Parece-nos imprescindível que a investigação em TCI seja controlada em relação à variável fraude. Recomendamos, pois, que sejam convidadas para as investigações pessoas que acompanhem os procedimentos do investigador, preferencialmente descrentes dos efeitos ou das interpretações dadas aos efeitos obtidos. Como a pesquisa em TCI tem se tornado cada vez mais técnica, e com o emprego de equipamentos eletrônicos cada vez mais sofisticados, sugerimos que se dê atenção especial à fraude técnica, ou seja, aquela em que o pesquisador, utilizando recursos técnicos – como, por exemplo, recursos de um programa de edição sonora ou de imagens – produza um efeito que originalmente não estava ocorrendo. É relativamente simples, por exemplo, produzir efeitos sonoros a partir do grande volume de informações sonoras encontradas em um arquivo. Pode-se facilmente deslocar trechos sonoros de um local para outro, como se se tratasse de uma resposta “paranormal”. Pode-se, ainda, com a utilização de filtros, deformar os sons presentes, de maneira a produzir uma “voz” que responderia a determinada indagação. A presença de um técnico em eletrônica ou de uma pessoa que saiba operar os programas e os equipamentos utilizados é, portanto, altamente recomendável.

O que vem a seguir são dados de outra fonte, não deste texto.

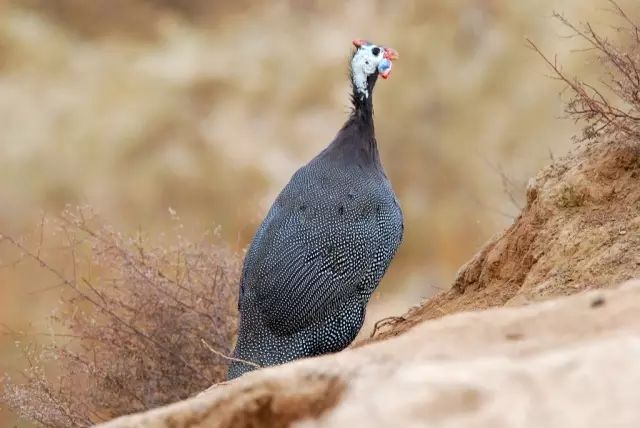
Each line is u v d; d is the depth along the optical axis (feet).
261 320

FENÔMENOS PROJETIVOS E DE ATRIBUIÇÃO DA CAUSALIDADE

Dá-se o nome de fenômeno projetivo ao fato de um indivíduo reconhecer padrões em um evento caótico. O fenômeno de atribuição da causalidade, por seu turno, pode ser definido como o sentido ou interpretação emprestada a um evento qualquer. O indivíduo, por assim dizer, projeta seus conteúdos psicológicos, expectativas, crenças, em um evento qualquer, ainda que sua natureza seja caótica, sem sentido.

Esses fenômenos psicológicos, já investigados há mais de um século pela Psiquiatria e pela Psicologia (sobretudo pela Psicanálise e pela Psicologia Social), têm sido utilizados, inclusive, com finalidades diagnósticas. Os testes projetivos, por exemplo, formam uma família de testes em que este princípio é aplicado. O mais conhecido desses testes, o Rorscharch, emprega cartões com manchas de tinta, semelhantes às manchas simétricas obtidas a partir da colocação de tinta em uma folha e que é, então, dobrada uma vez e desdobrada. Cada observador vislumbra alguma imagem nas manchas de maneira semelhante às figuras vistas ao se observar às nuvens.

No caso específico da pesquisa em TCI, o observador poderia, em alguns casos, não ver ou ouvir alguma manifestação “paranormal”, mas interpretá-la como tal mediante o mecanismo da projeção e da atribuição da causalidade. Um ruído qualquer oriundo, por exemplo, do mecanismo do próprio gravador, poderia ser interpretado, posteriormente, como uma resposta ou comentário de fonte “espiritual”. Evidentemente, tal hipótese apenas seria válida para sons e imagens nada nítidas ou pouco nítidas, em que haveria de se fazer certo “esforço” para se reconhecer algum padrão organizado no evento.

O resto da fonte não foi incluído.